▶ **TUGAS PENGERJAAN**:
a - Ringkas paragraf yang diawali "Kebijakan ganjil genap yang diterapkan" dalam tulisan tentang kebijakan ganjil genap, tetapi fakta pokoknya harus tetap ada.
b - Tulis ulang bagian tulisan tentang kebijakan ganjil genap, semuanya dari "Ringkasan Eksekutif" turun sampai "tahun akibat macet.", dengan mengganti "kemacetan" menjadi "kepadatan kendaraan".
c - Menurut tulisan tentang kebijakan ganjil genap, berapa jam per tahun rata-rata pengemudi di Jakarta kehilangan waktu akibat macet?

Mohon tunggu...
renaylaaliyaa
renaylaaliyaa Mohon Tunggu... Mahasiswa Politeknik STIA LAN Jakarta

Hallo!

Selanjutnya

Tutup

Kebijakan

Mengurangi Benang Kusut Kemacetan Jakarta lewat Kebijakan Ganjil Genap

22 Juni 2025   20:57 Diperbarui: 22 Juni 2025   20:57 155
+
Laporkan Konten
Laporkan Akun
Kompasiana adalah platform blog. Konten ini menjadi tanggung jawab bloger dan tidak mewakili pandangan redaksi Kompas.
Lihat foto
Foto Animasi Kemacetan di Jakarta

Ringkasan Eksekutif

Kebijakan ganjil genap yang diterapkan di Jakarta sebagai pengganti sistem 3 in 1 bertujuan untuk mengurangi kemacetan dan meningkatkan kelancaran lalu lintas. Meski lebih praktis dari sisi pengawasan karena dukungan teknologi kamera, kebijakan ini belum efektif sepenuhnya. Jakarta tetap mengalami kemacetan parah, bahkan naik menjadi kota ke-7 termacet di dunia pada 2024, dengan rata-rata pengemudi kehilangan waktu hingga 89 jam per tahun akibat macet.

Pertumbuhan kendaraan pribadi yang tidak sebanding dengan kapasitas jalan, serta infrastruktur transportasi publik yang belum memadai, menjadi penyebab utama. Kebijakan ganjil genap juga berdampak negatif pada masyarakat berpenghasilan menengah ke bawah dan memicu perpindahan kepadatan ke jalan alternatif.

Entri koleksi:
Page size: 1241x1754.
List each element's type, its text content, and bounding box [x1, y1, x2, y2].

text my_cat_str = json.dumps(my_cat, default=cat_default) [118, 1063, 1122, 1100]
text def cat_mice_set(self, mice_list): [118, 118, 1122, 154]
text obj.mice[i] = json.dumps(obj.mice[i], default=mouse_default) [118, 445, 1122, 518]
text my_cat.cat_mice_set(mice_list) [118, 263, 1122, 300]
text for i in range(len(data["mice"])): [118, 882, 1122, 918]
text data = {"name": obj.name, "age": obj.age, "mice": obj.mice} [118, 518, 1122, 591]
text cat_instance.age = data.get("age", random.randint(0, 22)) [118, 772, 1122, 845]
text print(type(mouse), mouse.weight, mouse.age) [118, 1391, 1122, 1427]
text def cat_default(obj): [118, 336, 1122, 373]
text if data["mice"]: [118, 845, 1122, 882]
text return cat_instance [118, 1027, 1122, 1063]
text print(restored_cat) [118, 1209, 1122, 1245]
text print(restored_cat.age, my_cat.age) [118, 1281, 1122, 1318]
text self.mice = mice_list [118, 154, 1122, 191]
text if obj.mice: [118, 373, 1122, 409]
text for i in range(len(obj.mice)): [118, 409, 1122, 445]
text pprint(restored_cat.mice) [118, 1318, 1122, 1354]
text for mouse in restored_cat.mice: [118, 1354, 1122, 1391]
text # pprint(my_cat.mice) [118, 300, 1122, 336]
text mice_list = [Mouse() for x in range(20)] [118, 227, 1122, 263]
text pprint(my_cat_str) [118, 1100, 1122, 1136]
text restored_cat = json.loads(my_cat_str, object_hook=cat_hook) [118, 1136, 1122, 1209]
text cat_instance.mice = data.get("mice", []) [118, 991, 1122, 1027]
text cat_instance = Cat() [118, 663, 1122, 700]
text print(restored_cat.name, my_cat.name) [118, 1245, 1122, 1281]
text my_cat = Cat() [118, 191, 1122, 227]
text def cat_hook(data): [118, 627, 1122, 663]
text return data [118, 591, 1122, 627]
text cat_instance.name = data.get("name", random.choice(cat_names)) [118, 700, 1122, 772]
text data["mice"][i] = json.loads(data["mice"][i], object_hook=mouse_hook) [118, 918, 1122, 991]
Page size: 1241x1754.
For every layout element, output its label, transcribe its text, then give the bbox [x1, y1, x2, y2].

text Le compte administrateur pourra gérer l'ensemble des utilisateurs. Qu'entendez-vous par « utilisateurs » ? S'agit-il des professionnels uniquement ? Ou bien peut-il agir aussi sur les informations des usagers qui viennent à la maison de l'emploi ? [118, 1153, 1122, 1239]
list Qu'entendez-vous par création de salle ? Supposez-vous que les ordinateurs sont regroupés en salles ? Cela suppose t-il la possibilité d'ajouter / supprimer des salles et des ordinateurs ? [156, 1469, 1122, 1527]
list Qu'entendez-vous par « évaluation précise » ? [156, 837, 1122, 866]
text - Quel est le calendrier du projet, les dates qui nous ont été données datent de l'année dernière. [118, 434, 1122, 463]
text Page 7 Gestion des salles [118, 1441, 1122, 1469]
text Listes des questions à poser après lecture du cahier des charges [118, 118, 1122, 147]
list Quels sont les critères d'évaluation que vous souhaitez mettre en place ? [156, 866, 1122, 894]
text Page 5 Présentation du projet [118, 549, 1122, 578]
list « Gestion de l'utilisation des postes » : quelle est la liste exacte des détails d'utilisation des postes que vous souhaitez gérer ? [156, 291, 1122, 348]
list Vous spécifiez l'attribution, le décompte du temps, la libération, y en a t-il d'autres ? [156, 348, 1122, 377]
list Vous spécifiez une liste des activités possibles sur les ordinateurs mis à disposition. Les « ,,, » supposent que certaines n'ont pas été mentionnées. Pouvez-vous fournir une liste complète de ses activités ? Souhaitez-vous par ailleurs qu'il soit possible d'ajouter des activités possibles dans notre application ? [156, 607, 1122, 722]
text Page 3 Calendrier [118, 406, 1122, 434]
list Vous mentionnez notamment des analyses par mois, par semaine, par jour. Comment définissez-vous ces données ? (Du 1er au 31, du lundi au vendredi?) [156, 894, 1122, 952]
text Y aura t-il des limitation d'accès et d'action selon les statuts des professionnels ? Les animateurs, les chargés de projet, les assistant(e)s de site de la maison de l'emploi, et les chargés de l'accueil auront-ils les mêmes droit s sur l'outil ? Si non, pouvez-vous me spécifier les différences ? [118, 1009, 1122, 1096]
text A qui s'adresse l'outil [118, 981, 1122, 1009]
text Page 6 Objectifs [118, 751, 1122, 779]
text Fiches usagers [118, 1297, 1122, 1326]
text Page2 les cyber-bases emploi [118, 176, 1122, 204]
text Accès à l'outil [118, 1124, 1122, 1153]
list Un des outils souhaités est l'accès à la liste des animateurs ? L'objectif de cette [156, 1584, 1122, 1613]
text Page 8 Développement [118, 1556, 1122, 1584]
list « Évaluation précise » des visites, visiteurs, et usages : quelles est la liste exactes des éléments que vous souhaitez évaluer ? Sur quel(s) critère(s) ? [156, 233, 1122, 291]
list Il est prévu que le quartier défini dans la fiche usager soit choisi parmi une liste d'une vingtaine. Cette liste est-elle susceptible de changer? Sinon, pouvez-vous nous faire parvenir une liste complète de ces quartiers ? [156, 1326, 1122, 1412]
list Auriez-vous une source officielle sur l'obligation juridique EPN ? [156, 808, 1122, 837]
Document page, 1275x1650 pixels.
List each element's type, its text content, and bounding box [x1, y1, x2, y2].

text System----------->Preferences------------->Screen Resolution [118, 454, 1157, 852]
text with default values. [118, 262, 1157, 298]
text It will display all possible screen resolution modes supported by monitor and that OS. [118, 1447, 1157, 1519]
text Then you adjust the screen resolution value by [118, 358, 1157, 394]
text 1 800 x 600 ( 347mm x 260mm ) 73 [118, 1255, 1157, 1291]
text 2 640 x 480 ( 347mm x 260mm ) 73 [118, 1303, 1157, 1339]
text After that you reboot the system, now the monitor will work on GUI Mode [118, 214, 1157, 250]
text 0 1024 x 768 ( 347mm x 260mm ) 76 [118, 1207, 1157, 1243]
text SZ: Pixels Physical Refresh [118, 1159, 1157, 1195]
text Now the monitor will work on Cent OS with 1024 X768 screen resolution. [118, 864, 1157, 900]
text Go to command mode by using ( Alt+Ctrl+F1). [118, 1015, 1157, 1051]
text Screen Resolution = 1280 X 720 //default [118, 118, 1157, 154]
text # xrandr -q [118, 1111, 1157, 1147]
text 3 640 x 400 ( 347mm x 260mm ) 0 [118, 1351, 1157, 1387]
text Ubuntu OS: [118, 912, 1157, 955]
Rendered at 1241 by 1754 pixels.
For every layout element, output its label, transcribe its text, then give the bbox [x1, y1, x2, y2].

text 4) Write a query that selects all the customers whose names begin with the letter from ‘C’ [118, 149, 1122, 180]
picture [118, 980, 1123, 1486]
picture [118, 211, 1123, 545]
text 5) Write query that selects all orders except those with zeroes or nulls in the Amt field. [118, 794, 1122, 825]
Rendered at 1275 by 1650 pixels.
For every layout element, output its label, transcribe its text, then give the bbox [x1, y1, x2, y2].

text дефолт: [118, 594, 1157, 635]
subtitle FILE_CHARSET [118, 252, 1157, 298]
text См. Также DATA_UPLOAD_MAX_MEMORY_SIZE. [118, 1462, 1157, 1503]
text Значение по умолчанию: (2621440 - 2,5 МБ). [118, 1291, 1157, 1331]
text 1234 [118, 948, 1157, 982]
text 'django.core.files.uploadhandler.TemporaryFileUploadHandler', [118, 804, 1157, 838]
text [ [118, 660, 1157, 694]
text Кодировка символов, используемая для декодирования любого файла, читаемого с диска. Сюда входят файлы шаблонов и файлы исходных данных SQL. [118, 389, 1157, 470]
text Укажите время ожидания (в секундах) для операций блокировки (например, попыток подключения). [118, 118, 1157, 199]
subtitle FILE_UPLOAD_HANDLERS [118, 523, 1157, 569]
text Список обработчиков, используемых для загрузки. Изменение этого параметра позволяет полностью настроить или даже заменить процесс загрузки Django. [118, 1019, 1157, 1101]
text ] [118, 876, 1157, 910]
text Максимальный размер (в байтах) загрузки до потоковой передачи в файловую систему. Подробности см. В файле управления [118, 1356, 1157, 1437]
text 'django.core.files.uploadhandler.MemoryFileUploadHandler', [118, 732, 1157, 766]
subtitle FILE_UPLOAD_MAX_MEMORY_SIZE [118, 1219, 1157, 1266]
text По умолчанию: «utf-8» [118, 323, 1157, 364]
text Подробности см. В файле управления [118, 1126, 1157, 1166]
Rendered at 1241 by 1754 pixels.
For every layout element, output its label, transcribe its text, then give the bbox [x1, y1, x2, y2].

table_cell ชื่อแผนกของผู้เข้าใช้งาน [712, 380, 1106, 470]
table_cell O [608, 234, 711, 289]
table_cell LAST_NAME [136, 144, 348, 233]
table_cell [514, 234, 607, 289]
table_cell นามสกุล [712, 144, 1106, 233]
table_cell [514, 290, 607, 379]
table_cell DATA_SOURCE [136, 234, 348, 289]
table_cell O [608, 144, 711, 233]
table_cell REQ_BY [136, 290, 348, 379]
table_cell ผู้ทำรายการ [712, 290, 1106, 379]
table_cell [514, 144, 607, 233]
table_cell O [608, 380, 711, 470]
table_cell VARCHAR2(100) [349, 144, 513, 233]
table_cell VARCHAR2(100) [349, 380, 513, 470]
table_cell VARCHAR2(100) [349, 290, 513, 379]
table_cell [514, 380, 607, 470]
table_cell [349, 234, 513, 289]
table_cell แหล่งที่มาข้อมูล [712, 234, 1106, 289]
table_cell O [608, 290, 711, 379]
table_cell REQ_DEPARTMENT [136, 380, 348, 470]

▶ **HASIL PENGERJAAN**:
a - Di Jakarta, kebijakan ganjil genap menggantikan sistem 3 in 1 untuk mengurangi kemacetan dan memperlancar lalu lintas. Pengawasannya lebih praktis karena didukung kamera, tetapi kebijakan ini belum sepenuhnya efektif. Pada 2024 Jakarta naik menjadi kota ke-7 termacet di dunia, dan rata-rata pengemudi kehilangan hingga 89 jam per tahun akibat macet.

b -
Ringkasan Eksekutif

Kebijakan ganjil genap yang diterapkan di Jakarta sebagai pengganti sistem 3 in 1 bertujuan untuk mengurangi kepadatan kendaraan dan meningkatkan kelancaran lalu lintas. Meski lebih praktis dari sisi pengawasan karena dukungan teknologi kamera, kebijakan ini belum efektif sepenuhnya. Jakarta tetap mengalami kepadatan kendaraan parah, bahkan naik menjadi kota ke-7 termacet di dunia pada 2024, dengan rata-rata pengemudi kehilangan waktu hingga 89 jam per tahun akibat macet.

c - Hingga 89 jam per tahun.